Аршакян смотрел на него, и опять ему показалось, что совсем иное говорят крохотные глазки Сархошева.
— „На войну мужа отправляет“, — повторил он слова Сархошева. — А разве только одна ваша жена отправляет мужа на фронт? На первой же станции высадите вашу жену, все напитки уберите и явитесь с докладом к командиру полка.
Сархошев промолчал.
— Понятно? — спросил комиссар.
Чувствуя себя оскорбленным Аршакяном, но сознавая всю невозможность выразить свое возмущение, Сархошев решил подчеркнутым уважением к комиссару и покорностью ему уколоть старшего политрука. Он вытянулся перед Микаберидзе и, щелкнув шпорами, отрапортовал:
— Понятно, товарищ комиссар!
— Значит, выполняйте приказ и явитесь к командиру полка с рапортом!
— Есть явиться с рапортом, товарищ комиссар!
Своей готовностью Сархошев без слов ясно говорил:
„Я только тебя признаю и только тебе подчиняюсь!“
„Дисциплина дисциплиной, но не надо быть чересчур строгим, чтобы у людей не опустились руки“, — думал Аршакян всего за несколько минут до этого. Но теперь, заметив некрасивую уловку Сархошева, он возмутился. Взглянув на Сархошева с плохо скрытым пренебрежением, он негромко, но резко сказал:
— К чему вы нацепили эти блестящие побрякушки? Немедленно снимите шпоры!

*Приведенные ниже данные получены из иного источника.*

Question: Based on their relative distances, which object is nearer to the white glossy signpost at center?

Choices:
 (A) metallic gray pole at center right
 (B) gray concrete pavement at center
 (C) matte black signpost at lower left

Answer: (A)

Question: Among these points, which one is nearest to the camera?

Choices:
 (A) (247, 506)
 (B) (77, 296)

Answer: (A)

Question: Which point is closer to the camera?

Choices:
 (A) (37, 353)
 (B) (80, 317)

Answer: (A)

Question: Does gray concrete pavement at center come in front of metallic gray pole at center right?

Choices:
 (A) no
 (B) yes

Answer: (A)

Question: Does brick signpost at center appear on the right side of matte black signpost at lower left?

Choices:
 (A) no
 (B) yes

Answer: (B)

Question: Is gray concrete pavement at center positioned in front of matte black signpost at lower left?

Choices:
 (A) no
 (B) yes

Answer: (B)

Вы не кавалерист, а пехотинец.
Сархошев снова промолчал.
— Вы слышите, что вам говорят?!
Аршакяну следовало бы сказать — „что вам приказывают“.
— Есть снять, товарищ старший политрук!
— Можете быть свободны.
Меликян и Сархошев откозыряли.
Аршакян и Микаберидзе пошли к вагону командира полка.

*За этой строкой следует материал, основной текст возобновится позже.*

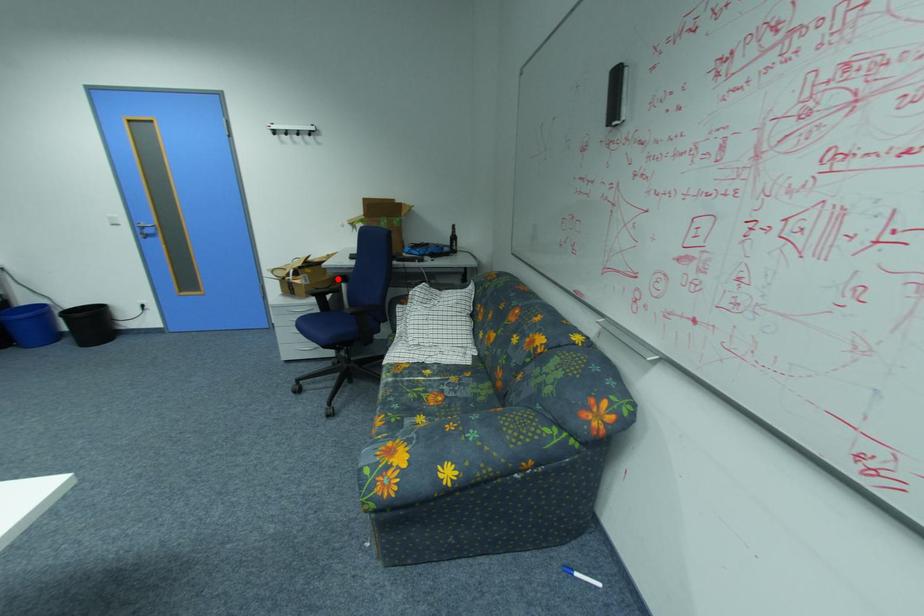
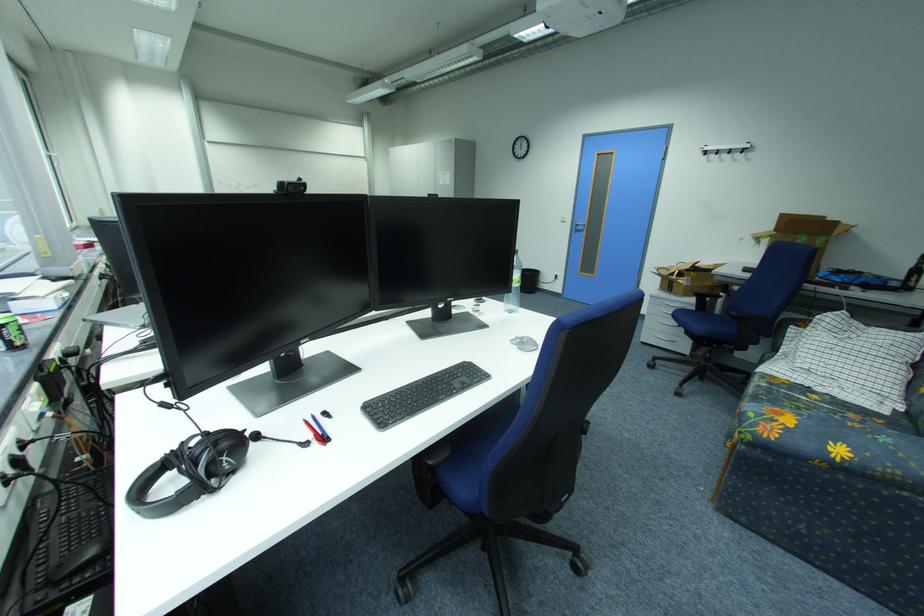
Locate, in the second image, the point that corresponds to the highlighted location in the first image.

(718, 286)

— Здорово вы прижали Сархошева, — заметил Микаберидзе. — Так и следовало.
— Первые же его слова вызвали у меня раздражение, — хмуро сказал Аршакян. — Решил „весело идти“ на войну»… Я, мол, всегда таким был, таким и останусь. Это не веселость, а бесчувственное безразличие. Таким людям ничего не жаль, они ни от чего не страдают, потому что ничем не дорожат…
Еще долго после ухода комиссара и старшего политрука Сархошев и Меликян оставались на месте.
Раздраженный выговором, Сархошев с сердцем буркнул:
— Тоже агитаторы! А фашисты небось прут вперед.
Эти слова не понравились Меликяну.
— Неправильно ты говоришь, Сархошев, — остановил он.
— Очень уж сух твой Аршакян! Такие высушенные скоро и сдадут, увидишь еще.
Меликян нахмурился.
— Зря ты это говоришь, Сархошев, зря языком болтаешь. Он тебе не пара — его анкета чиста, как вот это небо.